According to Joseph Trevisani, FX analyst at World Wide Markets, most markets are trading in a risk-on/risk-off world primarily because of central bank actions. “The traditional trend drivers are pretty much moribund until the central banks end their zero interest rate policy. It’s become the universal panacea that doesn’t make anything actually better,” he says. “That’s what we’re still going to be trading on in 2013.”
In its December Federal Open Markets Committee (FOMC) meeting, the Federal Reserve adjusted its parameters for changing interest rates by attaching unemployment and inflation targets as policy objectives whereas previously the promise of low interest rates was linked to a time horizon. In the press conference following the meeting, Federal Reserve Chairman Ben Bernanke explained the change saying, “We think it’s a better form of communication. The date-based guidance served a purpose, but that was a nontransparent process.”

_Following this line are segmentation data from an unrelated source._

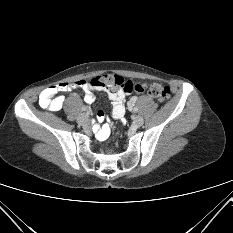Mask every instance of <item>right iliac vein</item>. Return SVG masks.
Returning <instances> with one entry per match:
<instances>
[{"label": "right iliac vein", "mask_w": 233, "mask_h": 233, "mask_svg": "<svg viewBox=\"0 0 233 233\" xmlns=\"http://www.w3.org/2000/svg\"><path fill=\"white\" fill-rule=\"evenodd\" d=\"M77 122H78V124H80V125H85V124H87V123L89 122V117H88V115H87V114H81V115H79L78 118H77Z\"/></svg>", "instance_id": "right-iliac-vein-1"}]
</instances>
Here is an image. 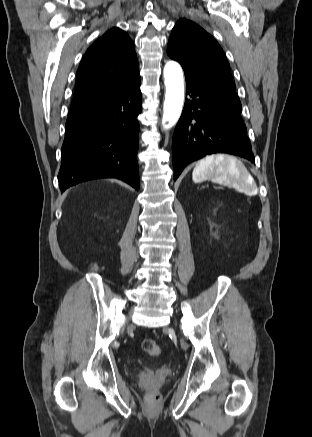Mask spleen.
Listing matches in <instances>:
<instances>
[{"instance_id":"1","label":"spleen","mask_w":312,"mask_h":437,"mask_svg":"<svg viewBox=\"0 0 312 437\" xmlns=\"http://www.w3.org/2000/svg\"><path fill=\"white\" fill-rule=\"evenodd\" d=\"M192 178L195 183L209 178L218 183L231 185L247 195H255L258 192L257 185L245 165L237 158L226 154L210 155L201 159L193 170Z\"/></svg>"}]
</instances>
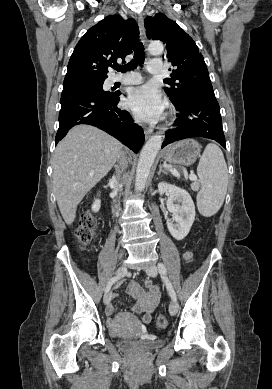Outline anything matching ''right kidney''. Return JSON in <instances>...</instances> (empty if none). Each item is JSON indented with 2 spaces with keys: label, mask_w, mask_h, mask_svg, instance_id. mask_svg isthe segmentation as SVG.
<instances>
[{
  "label": "right kidney",
  "mask_w": 272,
  "mask_h": 389,
  "mask_svg": "<svg viewBox=\"0 0 272 389\" xmlns=\"http://www.w3.org/2000/svg\"><path fill=\"white\" fill-rule=\"evenodd\" d=\"M101 206L100 199H95L94 203L92 204V211L98 212Z\"/></svg>",
  "instance_id": "obj_1"
}]
</instances>
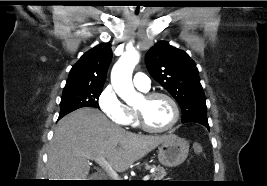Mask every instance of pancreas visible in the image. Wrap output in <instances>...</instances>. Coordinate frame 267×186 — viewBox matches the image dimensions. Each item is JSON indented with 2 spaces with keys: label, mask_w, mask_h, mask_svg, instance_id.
<instances>
[{
  "label": "pancreas",
  "mask_w": 267,
  "mask_h": 186,
  "mask_svg": "<svg viewBox=\"0 0 267 186\" xmlns=\"http://www.w3.org/2000/svg\"><path fill=\"white\" fill-rule=\"evenodd\" d=\"M151 168L154 169V172L150 175L151 180L153 181H160L167 175L166 170L161 166H157V167L155 165L146 166V169H151Z\"/></svg>",
  "instance_id": "pancreas-1"
}]
</instances>
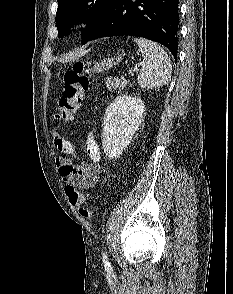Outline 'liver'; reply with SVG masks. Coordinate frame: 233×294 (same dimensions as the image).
Masks as SVG:
<instances>
[{"mask_svg":"<svg viewBox=\"0 0 233 294\" xmlns=\"http://www.w3.org/2000/svg\"><path fill=\"white\" fill-rule=\"evenodd\" d=\"M72 57H66L65 59H63V60H70Z\"/></svg>","mask_w":233,"mask_h":294,"instance_id":"1","label":"liver"}]
</instances>
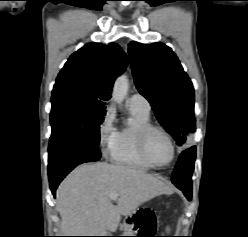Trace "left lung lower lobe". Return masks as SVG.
I'll return each instance as SVG.
<instances>
[{"label": "left lung lower lobe", "instance_id": "obj_1", "mask_svg": "<svg viewBox=\"0 0 248 237\" xmlns=\"http://www.w3.org/2000/svg\"><path fill=\"white\" fill-rule=\"evenodd\" d=\"M194 162L195 147H191L180 155L172 176L173 184L184 193L188 200H191L192 196L191 176L194 170Z\"/></svg>", "mask_w": 248, "mask_h": 237}]
</instances>
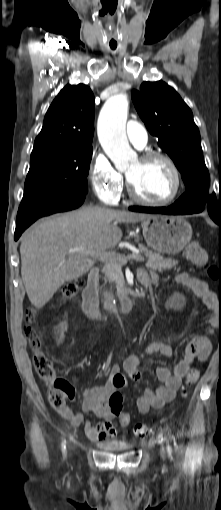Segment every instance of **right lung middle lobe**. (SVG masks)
<instances>
[{"label":"right lung middle lobe","mask_w":221,"mask_h":510,"mask_svg":"<svg viewBox=\"0 0 221 510\" xmlns=\"http://www.w3.org/2000/svg\"><path fill=\"white\" fill-rule=\"evenodd\" d=\"M92 146L31 157L19 210L39 214L88 192Z\"/></svg>","instance_id":"right-lung-middle-lobe-1"}]
</instances>
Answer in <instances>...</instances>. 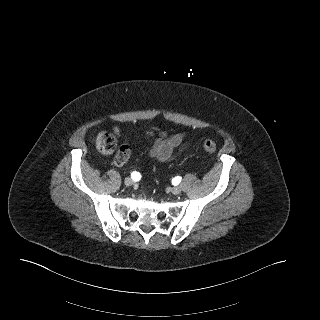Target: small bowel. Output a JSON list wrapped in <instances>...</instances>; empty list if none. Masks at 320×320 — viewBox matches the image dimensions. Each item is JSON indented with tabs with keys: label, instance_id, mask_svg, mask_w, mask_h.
Returning a JSON list of instances; mask_svg holds the SVG:
<instances>
[{
	"label": "small bowel",
	"instance_id": "obj_1",
	"mask_svg": "<svg viewBox=\"0 0 320 320\" xmlns=\"http://www.w3.org/2000/svg\"><path fill=\"white\" fill-rule=\"evenodd\" d=\"M157 130L155 128H151L146 131L147 136H153ZM113 133L120 137L121 129L117 126L113 128ZM186 134L177 132V133H169V132H161L159 137L154 141L150 151L149 157L151 159L168 162L175 159L178 155L183 153L188 148V143L185 141ZM124 149L127 150L130 155V150L128 146H123Z\"/></svg>",
	"mask_w": 320,
	"mask_h": 320
}]
</instances>
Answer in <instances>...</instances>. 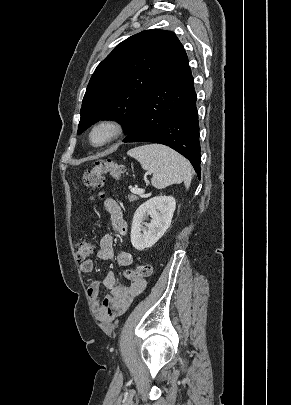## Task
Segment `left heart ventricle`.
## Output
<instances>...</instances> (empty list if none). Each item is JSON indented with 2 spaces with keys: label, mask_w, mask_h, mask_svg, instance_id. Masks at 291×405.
<instances>
[{
  "label": "left heart ventricle",
  "mask_w": 291,
  "mask_h": 405,
  "mask_svg": "<svg viewBox=\"0 0 291 405\" xmlns=\"http://www.w3.org/2000/svg\"><path fill=\"white\" fill-rule=\"evenodd\" d=\"M105 137V132L100 130L95 133L94 135V141L99 142Z\"/></svg>",
  "instance_id": "obj_1"
}]
</instances>
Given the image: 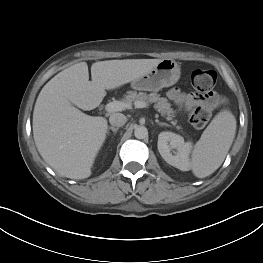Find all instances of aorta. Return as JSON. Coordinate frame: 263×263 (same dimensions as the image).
<instances>
[{
  "label": "aorta",
  "mask_w": 263,
  "mask_h": 263,
  "mask_svg": "<svg viewBox=\"0 0 263 263\" xmlns=\"http://www.w3.org/2000/svg\"><path fill=\"white\" fill-rule=\"evenodd\" d=\"M134 135L137 139H144L148 136V130L145 126H137L134 130Z\"/></svg>",
  "instance_id": "1"
}]
</instances>
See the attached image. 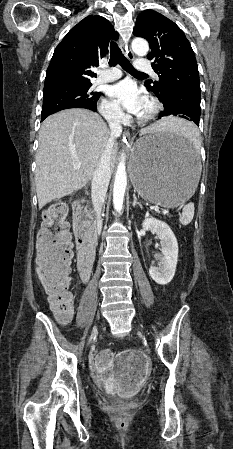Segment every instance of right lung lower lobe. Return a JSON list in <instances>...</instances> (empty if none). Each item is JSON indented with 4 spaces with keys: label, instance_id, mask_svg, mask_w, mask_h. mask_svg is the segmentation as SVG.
<instances>
[{
    "label": "right lung lower lobe",
    "instance_id": "1",
    "mask_svg": "<svg viewBox=\"0 0 233 449\" xmlns=\"http://www.w3.org/2000/svg\"><path fill=\"white\" fill-rule=\"evenodd\" d=\"M97 109H95V110H93V111H96ZM46 117H41V121H43L44 119H45Z\"/></svg>",
    "mask_w": 233,
    "mask_h": 449
}]
</instances>
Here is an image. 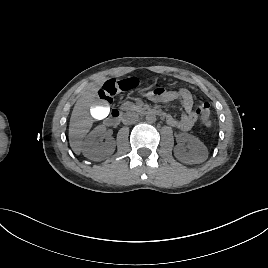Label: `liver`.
<instances>
[{
  "instance_id": "6515ba94",
  "label": "liver",
  "mask_w": 268,
  "mask_h": 268,
  "mask_svg": "<svg viewBox=\"0 0 268 268\" xmlns=\"http://www.w3.org/2000/svg\"><path fill=\"white\" fill-rule=\"evenodd\" d=\"M100 85L89 86L76 101L69 123V143L76 154L81 153V141L90 131L94 119L90 109L96 106L95 98Z\"/></svg>"
}]
</instances>
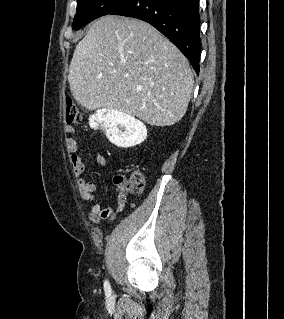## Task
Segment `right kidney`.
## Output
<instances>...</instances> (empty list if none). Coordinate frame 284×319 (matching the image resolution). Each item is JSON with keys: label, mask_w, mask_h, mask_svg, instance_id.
<instances>
[{"label": "right kidney", "mask_w": 284, "mask_h": 319, "mask_svg": "<svg viewBox=\"0 0 284 319\" xmlns=\"http://www.w3.org/2000/svg\"><path fill=\"white\" fill-rule=\"evenodd\" d=\"M89 125L101 126L109 141L122 148L139 145L147 137L146 126L140 120L119 110H98L90 116Z\"/></svg>", "instance_id": "obj_1"}]
</instances>
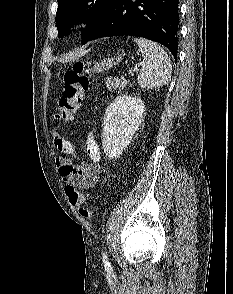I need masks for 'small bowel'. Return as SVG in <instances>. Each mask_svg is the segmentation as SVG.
<instances>
[{
	"label": "small bowel",
	"mask_w": 233,
	"mask_h": 294,
	"mask_svg": "<svg viewBox=\"0 0 233 294\" xmlns=\"http://www.w3.org/2000/svg\"><path fill=\"white\" fill-rule=\"evenodd\" d=\"M54 145L64 154H71L73 152L72 143L59 136H55ZM85 147L91 158L90 163H74L63 157H59L56 160L59 173L68 186L87 189L96 186L98 183L101 173V154L99 146L91 134H88L86 137Z\"/></svg>",
	"instance_id": "obj_1"
}]
</instances>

That change in policy should give traders greater insight into when the Fed may adjust interest rates. “If we get better than expected economic growth or numbers, that will be bad for the markets because it could indicate the Fed will begin to pare back its quantitative easing,” says Keith Springer, president of Springer Financial Advisors. “My belief is that it is going to be worse because they wouldn’t have just expanded QE if they saw good things on the horizon.”
Given the forecast for 2013, Springer is bullish precious metals and dividend stocks. His top play for 2013 is to buy gold. “Continued printing by the Fed should push gold higher. I could see gold at $2,000 an ounce sometime next year,” he says.
As to dividend stocks, Springer is looked at preferred shares over Master Limited Partnerships (MLPs). “Those types of stocks will do better in a down market. We’re expecting a bear market next year,” he says. “We’ve already had four years of a bull market in the face of economic stimulus and bed economic growth. We are due for a recession.”